Desde 2018 la cifra de personas atendidas por este problema ha crecido en un 113%.
Cáritas, sin embargo, afronta esta atención con los mismos recursos, pese al aumento de la demanda y el incremento de los costes en un 30%. Por ello, esta misma semana, la entidad dio la voz de alarma y apeló a la solidaridad de la ciudadanía canaria en estas Navidades.
En el primer semestre del año, Cáritas Diocesana de Canarias ha atendido en la provincia de Las Palmas a 2.183 personas con problemas para mantener sus hogares, según consta en la memoria del área de Vivienda de la entidad. De ellas, 1.309 no disponen de un techo.
Dificultades económicas, adicciones, barreras idiomáticas o digitales que les impiden acceder a los recursos disponibles, violencia de género, problemas de salud, sobre todo mentales, o conflictos familiares son algunas de las situaciones que llevan a alguien sin redes de apoyo a verse en la calle, explica la trabajadora social del área de Vivienda de Cáritas, Nazaret Almeida.

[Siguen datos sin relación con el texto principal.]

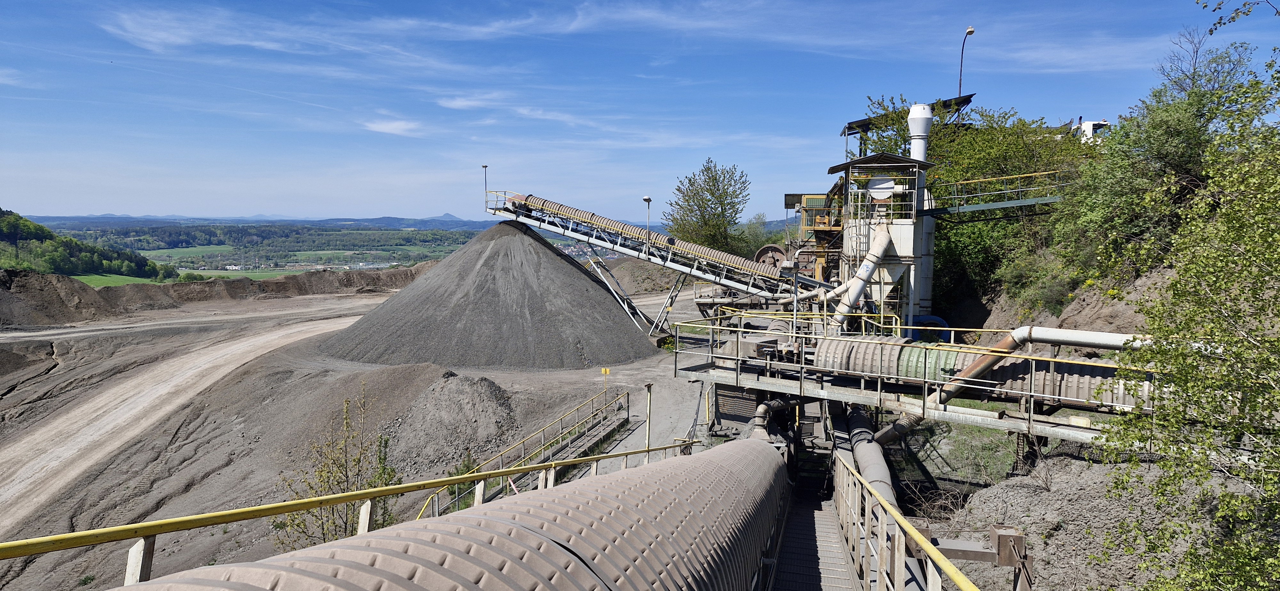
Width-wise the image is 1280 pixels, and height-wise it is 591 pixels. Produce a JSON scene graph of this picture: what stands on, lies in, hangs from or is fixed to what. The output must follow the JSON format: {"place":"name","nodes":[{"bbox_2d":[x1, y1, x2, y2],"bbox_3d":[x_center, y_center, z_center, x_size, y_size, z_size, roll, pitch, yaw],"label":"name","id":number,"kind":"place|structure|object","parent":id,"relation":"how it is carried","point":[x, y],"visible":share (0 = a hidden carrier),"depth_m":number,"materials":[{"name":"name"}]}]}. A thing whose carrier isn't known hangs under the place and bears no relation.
{"place":"outdoors","nodes":[
{"label":"outdoors","id":0,"kind":"place"},
{"bbox_2d":[0,209,168,279],"label":"wooded hill","id":1,"kind":"structure","parent":0,"point":[3,233],"materials":[{"name":"green plant"}]},
{"bbox_2d":[70,273,160,288],"label":"green field","id":2,"kind":"structure","parent":0,"point":[99,277],"materials":[{"name":"green plant"}]},
{"bbox_2d":[0,303,368,533],"label":"dirt road","id":3,"kind":"structure","parent":0,"point":[244,345],"materials":[{"name":"beige soil"}]},
{"bbox_2d":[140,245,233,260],"label":"green field","id":4,"kind":"structure","parent":0,"point":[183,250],"materials":[{"name":"green plant"}]},
{"bbox_2d":[1,265,432,325],"label":"dirt embankment","id":5,"kind":"structure","parent":0,"point":[394,273],"materials":[{"name":"brown soil"}]},
{"bbox_2d":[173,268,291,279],"label":"green field","id":6,"kind":"structure","parent":0,"point":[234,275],"materials":[{"name":"green plant"}]},
{"bbox_2d":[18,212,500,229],"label":"hills","id":7,"kind":"structure","parent":0,"point":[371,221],"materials":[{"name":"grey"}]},
{"bbox_2d":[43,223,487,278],"label":"valley","id":8,"kind":"structure","parent":0,"point":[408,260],"materials":[{"name":"green plant"}]},
{"bbox_2d":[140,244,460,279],"label":"field","id":9,"kind":"structure","parent":0,"point":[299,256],"materials":[{"name":"green plant"}]},
{"bbox_2d":[0,265,743,590],"label":"dirt ground","id":10,"kind":"structure","parent":0,"point":[532,380],"materials":[{"name":"grey soil"}]},
{"bbox_2d":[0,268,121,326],"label":"dirt mound","id":11,"kind":"object","parent":10,"relation":"on","point":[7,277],"visible":0.91,"depth_m":42.55,"materials":[{"name":"brown soil"}]},
{"bbox_2d":[271,384,401,553],"bbox_3d":[-5.217,3.463,13.174,2.262,3.671,2.310,1,5,5],"label":"sapling","id":12,"kind":"object","parent":10,"relation":"on","point":[339,466],"visible":0.78,"depth_m":13.07,"materials":[{"name":"green plant"}]},
{"bbox_2d":[0,440,695,583],"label":"yellow railing","id":13,"kind":"object","parent":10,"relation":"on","point":[406,487],"visible":0.84,"depth_m":5.85,"materials":[{"name":"yellow metal"}]},
{"bbox_2d":[352,365,518,472],"bbox_3d":[-5.788,3.122,20.518,6.376,1.755,6.722,1,5,5],"label":"gravel mound","id":14,"kind":"object","parent":10,"relation":"on","point":[459,392],"visible":0.83,"depth_m":19.56,"materials":[{"name":"grey gravel"}]},
{"bbox_2d":[314,220,660,371],"bbox_3d":[-6.265,-0.403,31.880,16.624,5.046,16.413,1,5,5],"label":"gravel pile","id":15,"kind":"object","parent":10,"relation":"on","point":[556,328],"visible":0.94,"depth_m":29.37,"materials":[{"name":"grey gravel"}]},
{"bbox_2d":[421,384,629,524],"bbox_3d":[-2.401,3.654,16.456,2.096,2.132,8.356,1,5,5],"label":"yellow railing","id":16,"kind":"object","parent":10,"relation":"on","point":[560,435],"visible":0.7,"depth_m":17.15,"materials":[{"name":"metal"}]},
{"bbox_2d":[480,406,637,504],"label":"walkway","id":17,"kind":"structure","parent":10,"relation":"on","point":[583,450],"materials":[{"name":"metal"}]},
{"bbox_2d":[600,367,610,402],"bbox_3d":[-0.973,2.706,21.206,0.268,1.336,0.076,1,5,5],"label":"yellow sign","id":18,"kind":"object","parent":10,"relation":"on","point":[606,372],"visible":0.91,"depth_m":21.15,"materials":[{"name":"yellow metal"}]},
{"bbox_2d":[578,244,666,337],"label":"support","id":19,"kind":"object","parent":10,"relation":"on","point":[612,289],"visible":0.69,"depth_m":34.14,"materials":[{"name":"metal"}]},
{"bbox_2d":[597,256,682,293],"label":"dirt mound","id":20,"kind":"object","parent":10,"relation":"on","point":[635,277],"visible":0.63,"depth_m":60.36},
{"bbox_2d":[644,381,653,449],"bbox_3d":[0.198,2.945,16.893,0.198,1.964,0.182,1,5,5],"label":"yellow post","id":21,"kind":"object","parent":10,"relation":"on","point":[650,396],"visible":0.82,"depth_m":16.82,"materials":[{"name":"metal"}]},
{"bbox_2d":[485,186,839,334],"bbox_3d":[0.870,-1.311,33.827,15.844,6.443,5.654,1,5,5],"label":"conveyor","id":22,"kind":"object","parent":10,"relation":"on","point":[703,275],"visible":0.81,"depth_m":33.36,"materials":[{"name":"metal"}]},
{"bbox_2d":[481,163,489,201],"bbox_3d":[-7.918,-5.567,38.569,0.418,2.336,0.424,1,5,5],"label":"lamp post","id":23,"kind":"object","parent":22,"relation":"attached to","point":[484,167],"visible":0.76,"depth_m":38.52,"materials":[{"name":"metal"}]},
{"bbox_2d":[641,195,652,248],"bbox_3d":[0.394,-3.247,36.618,0.536,3.241,0.711,1,5,5],"label":"lamp post","id":24,"kind":"object","parent":22,"relation":"attached to","point":[646,198],"visible":0.76,"depth_m":36.49,"materials":[{"name":"metal"}]},
{"bbox_2d":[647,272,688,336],"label":"support","id":25,"kind":"object","parent":10,"relation":"on","point":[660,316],"visible":0.69,"depth_m":34.25,"materials":[{"name":"grey metal"}]},
{"bbox_2d":[362,117,426,137],"label":"cloud","id":26,"kind":"structure","parent":0,"point":[385,126],"materials":[{"name":"white"}]},
{"bbox_2d":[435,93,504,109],"label":"cloud","id":27,"kind":"structure","parent":0,"point":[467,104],"materials":[{"name":"white"}]},
{"bbox_2d":[0,0,1279,223],"label":"sky","id":28,"kind":"structure","parent":0,"point":[379,126],"materials":[{"name":"blue"}]},
{"bbox_2d":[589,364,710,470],"label":"gravel path","id":29,"kind":"structure","parent":0,"point":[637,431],"materials":[{"name":"grey gravel"}]},
{"bbox_2d":[833,147,935,328],"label":"tower","id":30,"kind":"structure","parent":0,"point":[904,221],"materials":[{"name":"metal"}]},
{"bbox_2d":[828,225,896,330],"bbox_3d":[6.780,-0.324,22.992,2.211,3.527,1.654,-1,5,-12],"label":"pipe","id":31,"kind":"object","parent":30,"relation":"attached to","point":[883,246],"visible":0.92,"depth_m":22.84,"materials":[{"name":"white metal"}]},
{"bbox_2d":[840,94,975,152],"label":"roof","id":32,"kind":"structure","parent":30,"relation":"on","point":[864,124],"depth_m":33.26,"materials":[{"name":"metal"}]},
{"bbox_2d":[906,104,933,160],"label":"chimney","id":33,"kind":"object","parent":30,"relation":"on","point":[927,114],"visible":0.58,"depth_m":26.21,"materials":[{"name":"white metal"}]},
{"bbox_2d":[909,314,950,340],"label":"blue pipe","id":34,"kind":"object","parent":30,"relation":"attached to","point":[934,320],"visible":0.36,"depth_m":22.86,"materials":[{"name":"blue metal"}]},
{"bbox_2d":[929,169,1069,214],"label":"walkway","id":35,"kind":"structure","parent":0,"point":[1022,203],"visible":0.62,"materials":[{"name":"green metal"}]},
{"bbox_2d":[945,257,1176,342],"label":"hillside","id":36,"kind":"structure","parent":0,"point":[1077,326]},
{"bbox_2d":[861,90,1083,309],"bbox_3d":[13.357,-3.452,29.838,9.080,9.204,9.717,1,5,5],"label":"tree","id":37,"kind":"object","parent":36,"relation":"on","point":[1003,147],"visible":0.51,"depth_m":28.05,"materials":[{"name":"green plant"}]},
{"bbox_2d":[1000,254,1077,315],"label":"shrub","id":38,"kind":"object","parent":36,"relation":"on","point":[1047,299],"visible":0.71,"depth_m":22.68,"materials":[{"name":"green plant"}]},
{"bbox_2d":[1051,41,1269,281],"bbox_3d":[13.825,-3.051,19.624,5.687,6.700,7.085,1,5,5],"label":"tree","id":39,"kind":"object","parent":36,"relation":"on","point":[1165,155],"visible":0.7,"depth_m":19.15,"materials":[{"name":"green plant"}]},
{"bbox_2d":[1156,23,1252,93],"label":"bare tree","id":40,"kind":"object","parent":36,"relation":"on","point":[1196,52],"visible":0.52,"depth_m":26.03,"materials":[{"name":"plant"}]},
{"label":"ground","id":41,"kind":"structure","parent":0},
{"bbox_2d":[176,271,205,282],"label":"shrub","id":42,"kind":"object","parent":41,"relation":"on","point":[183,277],"visible":0.57,"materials":[{"name":"green plant"}]},
{"bbox_2d":[122,439,791,590],"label":"conveyor cover","id":43,"kind":"object","parent":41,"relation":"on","point":[429,545],"visible":0.92,"depth_m":4.23,"materials":[{"name":"beige metal"}]},
{"bbox_2d":[666,158,751,253],"bbox_3d":[5.260,-4.785,56.125,6.701,10.599,6.838,-3,6,-37],"label":"tree","id":44,"kind":"object","parent":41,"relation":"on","point":[722,207],"visible":0.93,"depth_m":54.77,"materials":[{"name":"green plant"}]},
{"bbox_2d":[730,212,785,255],"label":"shrub","id":45,"kind":"object","parent":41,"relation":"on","point":[751,236],"visible":0.56,"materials":[{"name":"green plant"}]},
{"bbox_2d":[752,243,789,271],"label":"pulley wheel","id":46,"kind":"object","parent":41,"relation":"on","point":[782,256],"visible":0.53,"depth_m":34.88,"materials":[{"name":"brown metal"}]},
{"bbox_2d":[783,191,844,281],"bbox_3d":[9.096,-2.244,36.019,4.692,6.134,5.305,1,5,5],"label":"machine","id":47,"kind":"object","parent":41,"relation":"on","point":[787,196],"visible":0.34,"depth_m":35.17,"materials":[{"name":"yellow metal"}]},
{"bbox_2d":[766,488,862,590],"label":"walkway","id":48,"kind":"structure","parent":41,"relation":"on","point":[827,516],"materials":[{"name":"grey metal"}]},
{"bbox_2d":[834,453,979,590],"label":"yellow railing","id":49,"kind":"object","parent":48,"relation":"attached to","point":[883,503],"visible":0.97,"depth_m":6.69,"materials":[{"name":"metal"}]},
{"bbox_2d":[832,403,924,590],"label":"pipe","id":50,"kind":"object","parent":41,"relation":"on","point":[883,470],"visible":0.62,"depth_m":11.62,"materials":[{"name":"metal"}]},
{"bbox_2d":[672,320,1156,447],"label":"conveyor belt","id":51,"kind":"object","parent":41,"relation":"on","point":[1062,429],"visible":0.53,"depth_m":13.69,"materials":[{"name":"grey metal"}]},
{"bbox_2d":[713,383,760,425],"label":"metal grate","id":52,"kind":"object","parent":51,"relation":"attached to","point":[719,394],"visible":0.51,"depth_m":17.09,"materials":[{"name":"grey metal"}]},
{"bbox_2d":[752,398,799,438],"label":"pipe","id":53,"kind":"object","parent":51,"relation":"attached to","point":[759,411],"visible":0.51,"depth_m":14.76,"materials":[{"name":"grey metal"}]},
{"bbox_2d":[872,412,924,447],"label":"pipe","id":54,"kind":"object","parent":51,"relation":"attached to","point":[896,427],"visible":0.56,"depth_m":15.50,"materials":[{"name":"metal"}]},
{"bbox_2d":[929,326,1159,402],"bbox_3d":[7.748,1.414,13.047,4.790,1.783,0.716,1,5,10],"label":"pipe","id":55,"kind":"object","parent":51,"relation":"on","point":[1089,339],"visible":0.75,"depth_m":13.15,"materials":[{"name":"metal"}]},
{"bbox_2d":[957,25,975,99],"bbox_3d":[16.351,-8.377,37.989,0.516,9.626,1.158,1,5,5],"label":"street lamp","id":56,"kind":"object","parent":41,"relation":"on","point":[970,31],"visible":0.57,"depth_m":37.79,"materials":[{"name":"black metal"}]},
{"bbox_2d":[930,448,1241,590],"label":"dirt mound","id":57,"kind":"object","parent":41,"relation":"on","point":[997,495],"visible":0.58,"depth_m":10.00,"materials":[{"name":"grey"}]},
{"bbox_2d":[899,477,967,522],"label":"dry shrub","id":58,"kind":"object","parent":57,"relation":"on","point":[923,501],"visible":0.56,"depth_m":12.39,"materials":[{"name":"plant"}]},
{"bbox_2d":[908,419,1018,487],"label":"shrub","id":59,"kind":"object","parent":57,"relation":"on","point":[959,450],"visible":0.48,"depth_m":15.44,"materials":[{"name":"green plant"}]},
{"bbox_2d":[905,523,1033,590],"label":"metal beam","id":60,"kind":"object","parent":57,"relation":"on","point":[999,538],"visible":0.69,"depth_m":6.65,"materials":[{"name":"metal"}]},
{"bbox_2d":[1089,15,1279,590],"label":"tree","id":61,"kind":"object","parent":57,"relation":"on","point":[1270,345],"visible":1,"depth_m":6.42,"materials":[{"name":"green plant"}]},
{"bbox_2d":[1069,118,1110,143],"bbox_3d":[22.005,-7.509,37.995,2.422,2.391,4.849,1,5,5],"label":"white truck","id":62,"kind":"object","parent":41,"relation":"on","point":[1087,124],"visible":0.31,"depth_m":36.11,"materials":[{"name":"white metal"}]}
]}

Las personas sin hogar tienen estudios primarios en su mayoría, una edad media de 42 años y son hombres en un 88% frente al 12% de mujeres. Estas últimas sufren una «especial vulnerabilidad, mucho más extrema que cualquier hombre, ya que son objeto en muchos casos de abusos y violaciones», indican desde el área de Vivienda de Cáritas.
El 53,4% de las personas que han recibido ayuda para mantener sus viviendas tiene nacionalidad española. Sin embargo, quienes están en la calle son en su mayoría personas extracomunitarias.